Na última semana, o Departamento de Estado norte-americano cancelou vistos de autoridades ligadas ao programa. Foram atingidos o secretário de Atenção Especializada à Saúde do Ministério da Saúde, Mozart Julio Tabosa Sales, e Alberto Kleiman, ex-assessor de Relações Internacionais da pasta e atual coordenador-geral para a COP30. O ministro da Saúde, Alexandre Padilha, e familiares dele também entraram na lista de restrições.
Ao anunciar a medida, o secretário de Estado dos EUA, Marco Rubio, alegou que os gestores teriam colaborado com um suposto esquema de trabalho forçado envolvendo médicos cubanos que atuaram no Brasil.
Em nota, a Aspromed ressaltou que o Mais Médicos foi concebido para ampliar o acesso da população – especialmente de baixa renda – aos serviços básicos de saúde.
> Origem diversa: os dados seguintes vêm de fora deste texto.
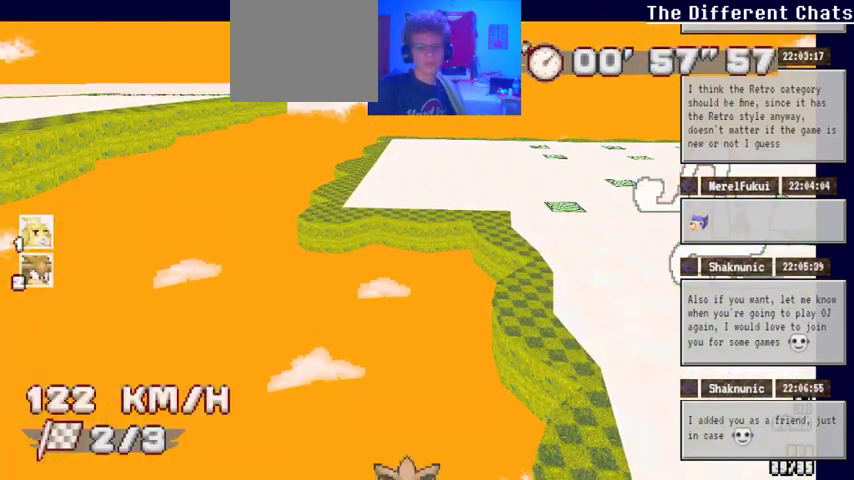
Gameplay with a controller (Xbox layout); each line is a JSON object with the inputs held at the frame after it (dt_ms = milliseconds from this image to that frame). "events" lists button and stick changes between this image and that frame as [ms after this image, input, new state], when the widget could be followed in between. Not read: HOME L1 L2 L3 R1 R2 R3.
{"dt_ms": 500, "buttons": ["A"], "left_stick": "center", "right_stick": "center", "events": []}
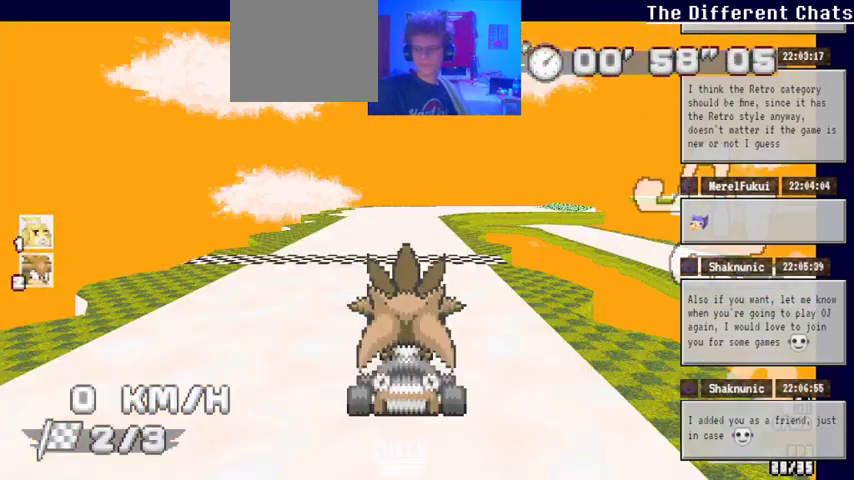
{"dt_ms": 500, "buttons": ["A"], "left_stick": "center", "right_stick": "center", "events": []}
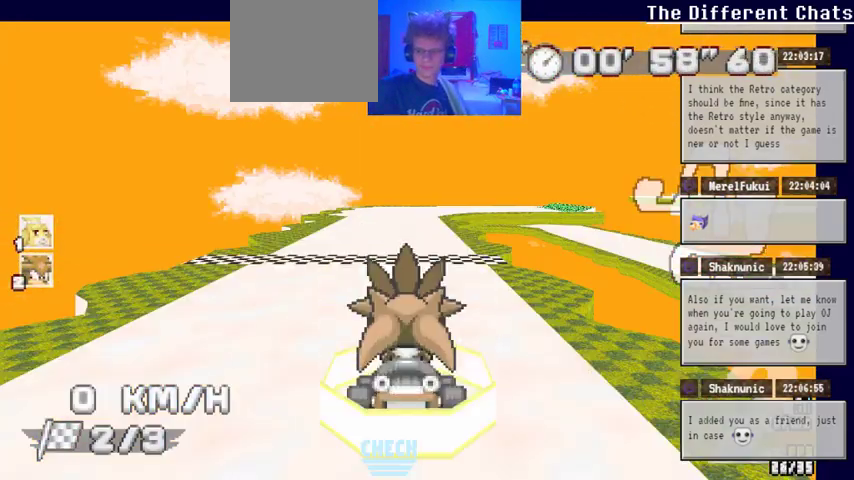
{"dt_ms": 500, "buttons": ["A"], "left_stick": "center", "right_stick": "center", "events": []}
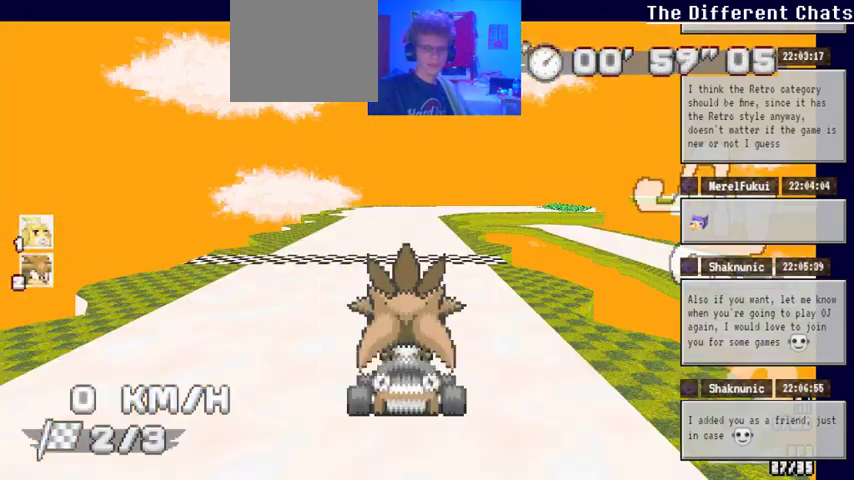
{"dt_ms": 500, "buttons": ["A"], "left_stick": "center", "right_stick": "center", "events": []}
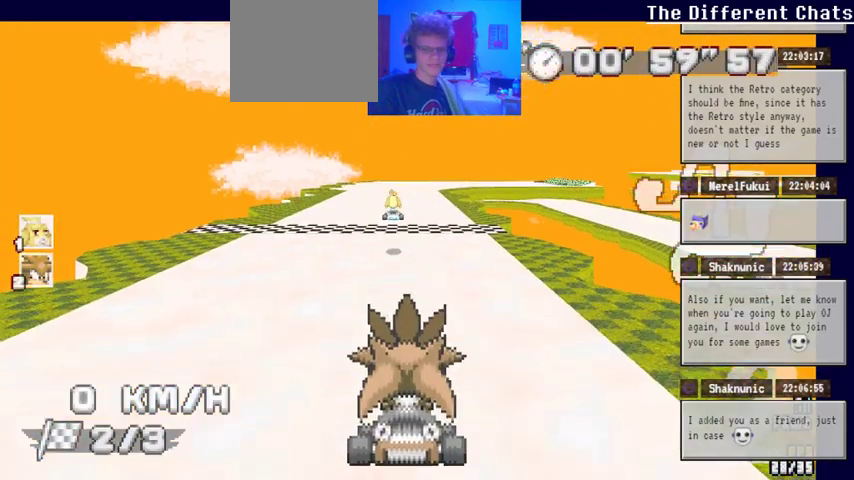
{"dt_ms": 1000, "buttons": ["A"], "left_stick": "right", "right_stick": "center"}
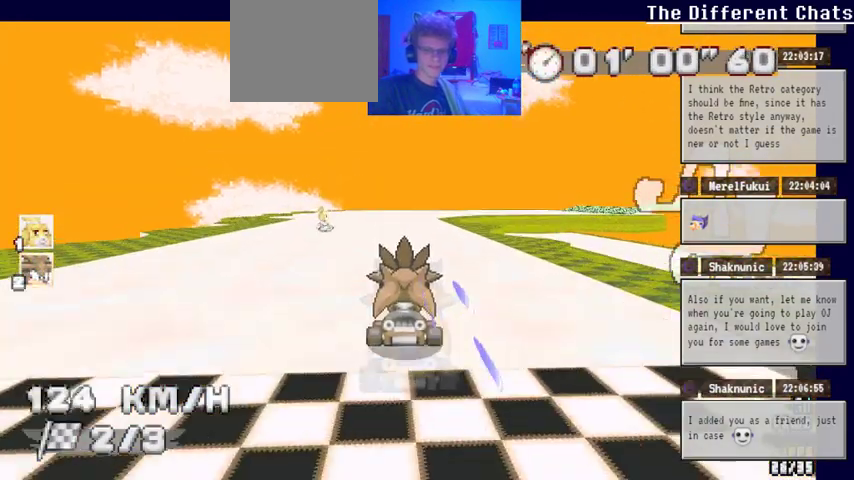
{"dt_ms": 500, "buttons": ["A"], "left_stick": "right", "right_stick": "center", "events": []}
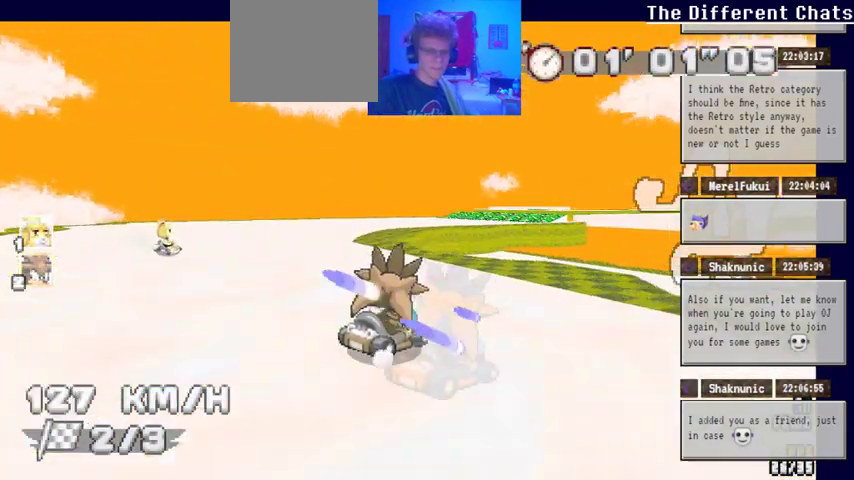
{"dt_ms": 500, "buttons": ["A"], "left_stick": "up-right", "right_stick": "center", "events": [[500, "left_stick", "up-right"]]}
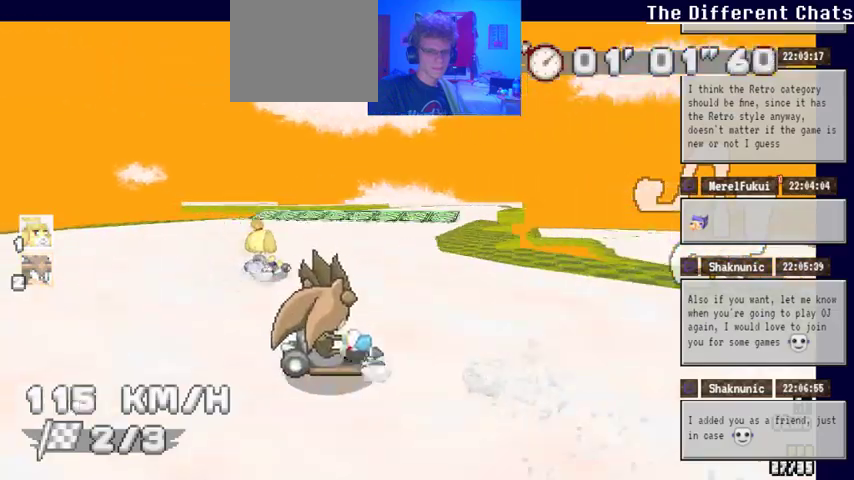
{"dt_ms": 500, "buttons": ["A"], "left_stick": "center", "right_stick": "center", "events": [[67, "left_stick", "right"], [167, "left_stick", "up-right"], [267, "left_stick", "center"], [333, "left_stick", "left"], [467, "left_stick", "center"]]}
A associação pontuou ainda que os profissionais cubanos que permaneceram no país o fizeram por escolha própria.
“Muitos já são naturalizados, construíram famílias brasileiras e seguem atendendo comunidades em condições adversas nos pontos mais remotos do território nacional”, destacou o texto.
Imagem: agenciabrasil.ebc.com.br
Segundo a Aspromed, mais de 18 mil médicos passaram pelo programa, realizando aproximadamente 63 milhões de consultas e fortalecendo o Sistema Único de Saúde (SUS). O convênio com Cuba foi encerrado em 2018, mas cerca de 2,5 mil profissionais decidiram ficar no Brasil. O atendimento foi direcionado principalmente a pequenos municípios, distritos indígenas e periferias de grandes cidades.